Shanghai Daily

Japan executes 6 more members of doomsday cult

- (AP)

THE last six members of a Japanese doomsday cult who remained on death row were executed yesterday for a series of crimes in the 1990s including a sarin gas attack on Tokyo subways that killed 13 people.

Thirteen members of the group had received death sentences. The first seven, including cult leader Shoko Asahara, were hanged about three weeks ago. Japan has never executed so many people in one month, Justice Minister Yoko Kamikawa said. She called their crimes unpreceden­tedly heinous and said they should never be repeated.

The cult, which envisioned overthrowi­ng the government, amassed an arsenal of chemical, biological and convention­al weapons in anticipati­on of an apocalypti­c showdown. Named Aum Shinrikyo, it was blamed for 27 deaths before authoritie­s raided its compound near Mount Fuji in 1995 and captured Asahara nearly two months later.
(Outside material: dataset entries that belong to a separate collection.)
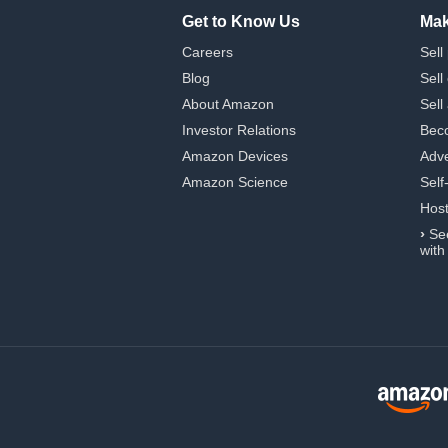
Get to Know Us
Mak
Careers
Sell
Blog
Sell
About Amazon
Sell
Investor Relations
Beco
Amazon Devices
Adve
Amazon Science
Self
Hos
›
Se
with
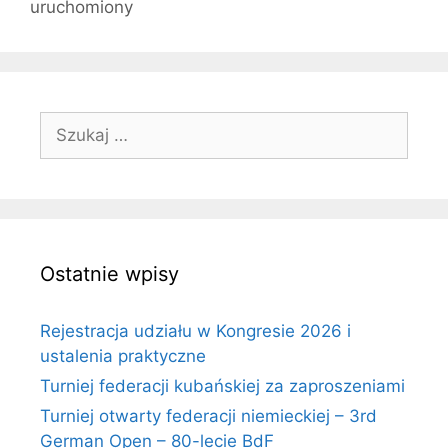
uruchomiony
Szukaj:
Ostatnie wpisy
Rejestracja udziału w Kongresie 2026 i
ustalenia praktyczne
Turniej federacji kubańskiej za zaproszeniami
Turniej otwarty federacji niemieckiej – 3rd
German Open – 80-lecie BdF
The group’s most notorious crime was the March 20, 1995, subway attack that sickened 6,000 people and sowed panic during the morning commute. The attack woke up a relatively safe country to the risk of urban terrorism.

Cult members used umbrellas to puncture plastic bags, releasing sarin, a deadly nerve agent, inside subway cars just as the trains approached the Kasumigase­ki station, Japan’s main government district. Commuters poured out of stations, and the streets were soon filled with troops in Hazmat suits and people being treated outside.
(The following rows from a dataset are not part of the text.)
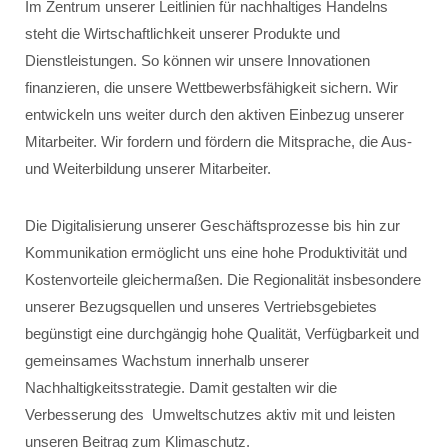
Im Zentrum unserer Leitlinien für nachhaltiges Handelns
steht die Wirtschaftlichkeit unserer Produkte und
Dienstleistungen. So können wir unsere Innovationen
finanzieren, die unsere Wettbewerbsfähigkeit sichern. Wir
entwickeln uns weiter durch den aktiven Einbezug unserer
Mitarbeiter. Wir fordern und fördern die Mitsprache, die Aus-
und Weiterbildung unserer Mitarbeiter.
Die Digitalisierung unserer Geschäftsprozesse bis hin zur
Kommunikation ermöglicht uns eine hohe Produktivität und
Kostenvorteile gleichermaßen. Die Regionalität insbesondere
unserer Bezugsquellen und unseres Vertriebsgebietes
begünstigt eine durchgängig hohe Qualität, Verfügbarkeit und
gemeinsames Wachstum innerhalb unserer
Nachhaltigkeitsstrategie. Damit gestalten wir die
Verbesserung des Umweltschutzes aktiv mit und leisten
unseren Beitrag zum Klimaschutz.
Four of the six executed yesterday released sarin on the subway. The two others were convicted in other crimes, including the 1989 murders of an antiAum lawyer and his wife and 1-year-old baby and a 1994 sarin attack in the city of Matsumoto in central Japan, which killed seven people and injured more than 140. An eighth victim in Matsumoto died after being in a coma for a decade.

Asahara, whose original name was Chizuo Matsumoto, founded Aum Shinrikyo in 1984. The bearded, self-proclaimed guru recruited scientists and others to his cult, attracting people who were disillusio­ned with a modern, materialis­tic lifestyle.

During an eight-year trial, he talked incoherent­ly, and never acknowledg­ed his responsibi­lity or offered meaningful explanatio­ns.